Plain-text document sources
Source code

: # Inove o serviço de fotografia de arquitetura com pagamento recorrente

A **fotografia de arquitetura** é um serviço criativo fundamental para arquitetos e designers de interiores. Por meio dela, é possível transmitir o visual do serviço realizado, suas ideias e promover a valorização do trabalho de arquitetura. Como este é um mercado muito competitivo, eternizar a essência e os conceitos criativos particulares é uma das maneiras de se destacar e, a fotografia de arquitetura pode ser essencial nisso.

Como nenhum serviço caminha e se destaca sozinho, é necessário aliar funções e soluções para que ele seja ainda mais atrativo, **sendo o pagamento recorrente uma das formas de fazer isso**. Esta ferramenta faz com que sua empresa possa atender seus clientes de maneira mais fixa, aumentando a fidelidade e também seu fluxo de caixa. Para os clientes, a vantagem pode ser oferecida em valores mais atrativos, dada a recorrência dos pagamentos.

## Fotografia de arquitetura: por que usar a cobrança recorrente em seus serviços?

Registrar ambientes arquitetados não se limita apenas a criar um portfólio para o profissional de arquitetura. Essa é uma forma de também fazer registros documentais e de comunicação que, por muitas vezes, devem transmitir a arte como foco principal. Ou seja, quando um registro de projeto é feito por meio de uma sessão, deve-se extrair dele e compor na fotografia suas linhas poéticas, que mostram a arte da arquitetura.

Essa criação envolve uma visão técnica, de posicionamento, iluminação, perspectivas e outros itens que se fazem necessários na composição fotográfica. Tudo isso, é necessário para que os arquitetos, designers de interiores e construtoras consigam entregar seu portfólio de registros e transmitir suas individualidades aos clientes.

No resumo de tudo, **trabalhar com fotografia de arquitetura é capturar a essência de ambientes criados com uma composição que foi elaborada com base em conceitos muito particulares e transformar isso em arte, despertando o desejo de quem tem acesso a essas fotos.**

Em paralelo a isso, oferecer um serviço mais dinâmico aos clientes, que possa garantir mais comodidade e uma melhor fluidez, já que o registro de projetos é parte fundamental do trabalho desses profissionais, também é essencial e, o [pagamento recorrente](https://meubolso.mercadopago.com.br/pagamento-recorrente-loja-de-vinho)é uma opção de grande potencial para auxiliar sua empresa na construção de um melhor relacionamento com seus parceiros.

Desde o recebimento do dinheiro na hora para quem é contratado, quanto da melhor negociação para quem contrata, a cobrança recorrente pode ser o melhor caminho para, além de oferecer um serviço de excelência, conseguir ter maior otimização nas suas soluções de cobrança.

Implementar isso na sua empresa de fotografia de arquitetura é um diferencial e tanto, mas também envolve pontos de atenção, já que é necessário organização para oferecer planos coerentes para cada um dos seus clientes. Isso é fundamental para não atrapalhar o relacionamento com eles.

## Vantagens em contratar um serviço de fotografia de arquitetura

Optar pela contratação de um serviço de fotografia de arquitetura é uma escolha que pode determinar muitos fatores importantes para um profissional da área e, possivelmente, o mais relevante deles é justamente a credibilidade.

▶ **Task details**: What do the lines above say from the one containing "Implementar isso na" down to the one containing "## Vantagens em"? Return them exactly, both end lines included, and only them.

▶ **Task output**:
Implementar isso na sua empresa de fotografia de arquitetura é um diferencial e tanto, mas também envolve pontos de atenção, já que é necessário organização para oferecer planos coerentes para cada um dos seus clientes. Isso é fundamental para não atrapalhar o relacionamento com eles.

## Vantagens em contratar um serviço de fotografia de arquitetura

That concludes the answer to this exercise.